I am working on exporting data from Python to an SQL database, and for performance reasons I'm trying to ensure that the data I'm exporting is registered as having the correct type. Therefore, I'm trying to create a Pandas Series of my data, having the correct data type. I assume that calling dtype on a pd.Series object yields the data of its underlying elements. I'm having trouble getting this to work for string data.

Here's a code sample demonstrating the problem:

orig_data_string = ['abc'] * 10
pd_data_string = pd.Series(orig_data_string)
pd_data_string.dtype

Running the above in a Python console yields dtype('O'), which I take to indicate an object type. What I would like was for this to be string instead. Now, I can do something similar with numerical values:

orig_data_float = [1.23] * 10
pd_data_float = pd.Series(orig_data_float)
pd_data_float.dtype

and in this case, I get the result dtype('float64'), so Pandas in this case has correctly inferred the data type from the list input. If I try pd.Series(orig_data_string).astype(str), I get the same result. How can I create a Pandas Series object with underlying data type str from a list of strings?

Alexander Sokol
  • 681
  • 4
  • 13
  • 1
    Strings are represented as `O` in Series. So if you get `dtype('O')`, it means it IS a string. – Mohit Motwani Nov 20 '18 at 12:39
  • Are you sure? The top-rated answer to this question: https://stackoverflow.com/questions/37561991/what-is-dtypeo seems to indicate that `dtype('S')` would indicate a string? – Alexander Sokol Nov 20 '18 at 12:42
  • 2
    @AlexanderSokol - It is difference between `dtypes` and `types`, check linked answer for difference [link](https://stackoverflow.com/a/42672574/2901002) – jezrael Nov 20 '18 at 12:46

1 Answers1

4

Pandas object O dtype treated as str itself. Please refer the below example.

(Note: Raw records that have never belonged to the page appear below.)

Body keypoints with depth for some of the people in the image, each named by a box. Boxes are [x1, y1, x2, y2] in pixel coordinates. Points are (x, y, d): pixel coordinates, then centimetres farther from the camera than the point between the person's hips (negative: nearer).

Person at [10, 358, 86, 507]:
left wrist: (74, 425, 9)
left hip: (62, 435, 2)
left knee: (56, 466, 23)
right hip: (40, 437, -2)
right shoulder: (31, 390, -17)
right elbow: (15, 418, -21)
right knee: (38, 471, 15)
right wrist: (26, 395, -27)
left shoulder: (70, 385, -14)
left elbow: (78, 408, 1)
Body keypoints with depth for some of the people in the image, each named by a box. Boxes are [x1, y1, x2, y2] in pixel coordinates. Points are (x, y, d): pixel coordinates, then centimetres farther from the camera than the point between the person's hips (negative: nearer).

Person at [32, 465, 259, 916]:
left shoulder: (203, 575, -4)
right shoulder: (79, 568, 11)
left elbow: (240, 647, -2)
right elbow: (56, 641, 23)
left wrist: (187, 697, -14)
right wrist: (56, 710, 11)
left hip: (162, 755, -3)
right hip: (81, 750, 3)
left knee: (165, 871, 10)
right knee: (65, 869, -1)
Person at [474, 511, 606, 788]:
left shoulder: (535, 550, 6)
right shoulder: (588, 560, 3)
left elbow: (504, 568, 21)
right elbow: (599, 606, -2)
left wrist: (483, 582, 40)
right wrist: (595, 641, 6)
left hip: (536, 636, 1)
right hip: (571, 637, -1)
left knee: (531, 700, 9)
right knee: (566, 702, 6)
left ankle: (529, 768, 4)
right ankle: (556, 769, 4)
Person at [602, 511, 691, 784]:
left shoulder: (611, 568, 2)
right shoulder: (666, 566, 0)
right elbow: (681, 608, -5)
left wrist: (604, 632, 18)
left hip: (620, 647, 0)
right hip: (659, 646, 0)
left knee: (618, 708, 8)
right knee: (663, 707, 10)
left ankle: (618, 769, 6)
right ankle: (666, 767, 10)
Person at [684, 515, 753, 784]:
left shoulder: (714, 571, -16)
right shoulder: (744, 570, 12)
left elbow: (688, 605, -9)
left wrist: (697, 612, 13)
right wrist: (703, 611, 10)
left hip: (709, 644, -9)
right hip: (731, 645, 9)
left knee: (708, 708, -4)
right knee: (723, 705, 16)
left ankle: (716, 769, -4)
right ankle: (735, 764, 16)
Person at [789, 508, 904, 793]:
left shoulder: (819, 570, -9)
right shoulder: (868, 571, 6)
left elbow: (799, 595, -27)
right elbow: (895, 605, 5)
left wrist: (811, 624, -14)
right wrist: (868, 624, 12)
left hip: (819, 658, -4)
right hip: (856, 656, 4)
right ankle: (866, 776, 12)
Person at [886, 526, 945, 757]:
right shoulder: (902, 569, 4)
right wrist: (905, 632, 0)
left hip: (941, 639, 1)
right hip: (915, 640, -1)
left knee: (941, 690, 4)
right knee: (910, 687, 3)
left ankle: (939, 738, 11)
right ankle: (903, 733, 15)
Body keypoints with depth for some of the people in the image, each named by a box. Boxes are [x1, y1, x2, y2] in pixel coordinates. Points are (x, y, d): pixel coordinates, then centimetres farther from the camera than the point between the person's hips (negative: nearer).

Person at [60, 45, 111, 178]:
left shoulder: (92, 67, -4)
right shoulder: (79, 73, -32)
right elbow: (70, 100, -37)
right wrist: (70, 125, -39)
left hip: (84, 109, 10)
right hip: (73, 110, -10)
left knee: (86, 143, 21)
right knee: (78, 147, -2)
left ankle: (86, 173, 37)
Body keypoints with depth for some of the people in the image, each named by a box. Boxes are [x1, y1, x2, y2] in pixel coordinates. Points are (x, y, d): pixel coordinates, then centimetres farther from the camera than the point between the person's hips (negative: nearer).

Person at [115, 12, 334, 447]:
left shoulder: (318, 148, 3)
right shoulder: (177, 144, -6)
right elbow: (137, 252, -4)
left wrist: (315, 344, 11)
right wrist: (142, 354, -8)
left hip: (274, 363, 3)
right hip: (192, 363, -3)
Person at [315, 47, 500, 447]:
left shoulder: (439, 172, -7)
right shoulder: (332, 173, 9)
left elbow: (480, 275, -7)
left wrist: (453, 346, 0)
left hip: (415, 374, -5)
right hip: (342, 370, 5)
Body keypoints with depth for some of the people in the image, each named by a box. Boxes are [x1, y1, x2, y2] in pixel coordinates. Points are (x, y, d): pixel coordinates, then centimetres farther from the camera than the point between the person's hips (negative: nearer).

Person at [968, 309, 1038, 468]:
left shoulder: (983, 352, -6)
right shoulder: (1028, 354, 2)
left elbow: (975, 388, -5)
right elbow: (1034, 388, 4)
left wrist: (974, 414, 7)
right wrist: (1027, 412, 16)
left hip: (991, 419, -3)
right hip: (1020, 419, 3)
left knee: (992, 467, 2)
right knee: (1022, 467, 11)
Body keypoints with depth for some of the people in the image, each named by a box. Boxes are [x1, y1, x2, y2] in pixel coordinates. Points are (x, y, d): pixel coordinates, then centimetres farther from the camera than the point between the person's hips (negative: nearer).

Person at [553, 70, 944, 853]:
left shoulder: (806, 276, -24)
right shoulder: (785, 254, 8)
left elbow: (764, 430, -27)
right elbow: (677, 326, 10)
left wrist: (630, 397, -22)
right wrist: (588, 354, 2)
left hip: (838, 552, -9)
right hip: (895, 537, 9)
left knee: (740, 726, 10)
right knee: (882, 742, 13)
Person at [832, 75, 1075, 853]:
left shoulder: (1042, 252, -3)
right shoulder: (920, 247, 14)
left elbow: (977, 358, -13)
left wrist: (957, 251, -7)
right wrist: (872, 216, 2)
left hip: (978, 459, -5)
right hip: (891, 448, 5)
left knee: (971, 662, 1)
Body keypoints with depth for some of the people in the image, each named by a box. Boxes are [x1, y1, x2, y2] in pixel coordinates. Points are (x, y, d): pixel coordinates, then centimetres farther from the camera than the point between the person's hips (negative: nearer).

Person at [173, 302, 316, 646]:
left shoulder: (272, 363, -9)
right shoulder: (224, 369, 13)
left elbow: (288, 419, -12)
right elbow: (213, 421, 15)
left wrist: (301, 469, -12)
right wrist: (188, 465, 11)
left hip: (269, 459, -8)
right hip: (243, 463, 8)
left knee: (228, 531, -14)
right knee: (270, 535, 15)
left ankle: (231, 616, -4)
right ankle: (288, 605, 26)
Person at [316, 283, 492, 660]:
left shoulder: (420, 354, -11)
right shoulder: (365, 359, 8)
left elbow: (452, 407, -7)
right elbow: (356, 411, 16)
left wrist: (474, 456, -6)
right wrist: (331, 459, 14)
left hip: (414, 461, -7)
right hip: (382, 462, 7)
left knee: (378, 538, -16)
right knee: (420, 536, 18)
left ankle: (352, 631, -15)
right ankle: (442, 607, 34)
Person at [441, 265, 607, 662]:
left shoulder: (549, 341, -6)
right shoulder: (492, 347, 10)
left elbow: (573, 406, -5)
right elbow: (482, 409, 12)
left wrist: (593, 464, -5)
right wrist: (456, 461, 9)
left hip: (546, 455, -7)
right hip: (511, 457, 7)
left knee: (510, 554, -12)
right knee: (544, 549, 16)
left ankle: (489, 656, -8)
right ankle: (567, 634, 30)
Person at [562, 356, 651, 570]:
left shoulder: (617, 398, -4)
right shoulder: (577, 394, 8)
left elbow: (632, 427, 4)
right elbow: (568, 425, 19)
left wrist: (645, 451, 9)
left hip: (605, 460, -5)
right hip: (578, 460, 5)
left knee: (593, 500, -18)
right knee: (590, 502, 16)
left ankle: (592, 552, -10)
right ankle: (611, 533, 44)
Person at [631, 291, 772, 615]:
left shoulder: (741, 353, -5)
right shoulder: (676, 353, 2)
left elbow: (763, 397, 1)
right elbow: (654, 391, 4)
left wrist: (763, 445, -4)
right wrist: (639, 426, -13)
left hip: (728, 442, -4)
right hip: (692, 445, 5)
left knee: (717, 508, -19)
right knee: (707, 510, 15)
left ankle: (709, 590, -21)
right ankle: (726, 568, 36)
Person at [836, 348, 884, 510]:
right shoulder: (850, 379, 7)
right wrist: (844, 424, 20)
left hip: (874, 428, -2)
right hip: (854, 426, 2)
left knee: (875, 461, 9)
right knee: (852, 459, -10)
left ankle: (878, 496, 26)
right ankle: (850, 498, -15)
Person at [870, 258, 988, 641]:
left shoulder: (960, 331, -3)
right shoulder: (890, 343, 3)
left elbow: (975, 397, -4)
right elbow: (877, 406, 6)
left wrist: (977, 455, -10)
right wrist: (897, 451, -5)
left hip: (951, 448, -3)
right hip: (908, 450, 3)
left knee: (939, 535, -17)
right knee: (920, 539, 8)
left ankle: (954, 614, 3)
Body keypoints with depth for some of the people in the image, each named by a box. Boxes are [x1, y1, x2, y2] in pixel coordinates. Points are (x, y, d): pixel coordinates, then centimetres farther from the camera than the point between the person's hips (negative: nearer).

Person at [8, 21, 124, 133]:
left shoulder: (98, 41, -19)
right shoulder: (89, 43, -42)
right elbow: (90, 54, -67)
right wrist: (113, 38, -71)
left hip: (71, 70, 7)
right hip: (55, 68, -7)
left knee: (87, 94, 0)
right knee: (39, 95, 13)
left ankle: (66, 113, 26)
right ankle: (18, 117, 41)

>>> df = pd.DataFrame({'float': [1.0],
...                    'int': [1],
...                    'datetime': [pd.Timestamp('20180310')],
...                    'string': ['foo']})
>>> df.dtypes
float              float64
int                  int64
datetime    datetime64[ns]
string              object
dtype: object

Reference: https://pandas.pydata.org/pandas-docs/version/0.23/generated/pandas.DataFrame.dtypes.html

Srce Cde
  • 1,764
  • 10
  • 15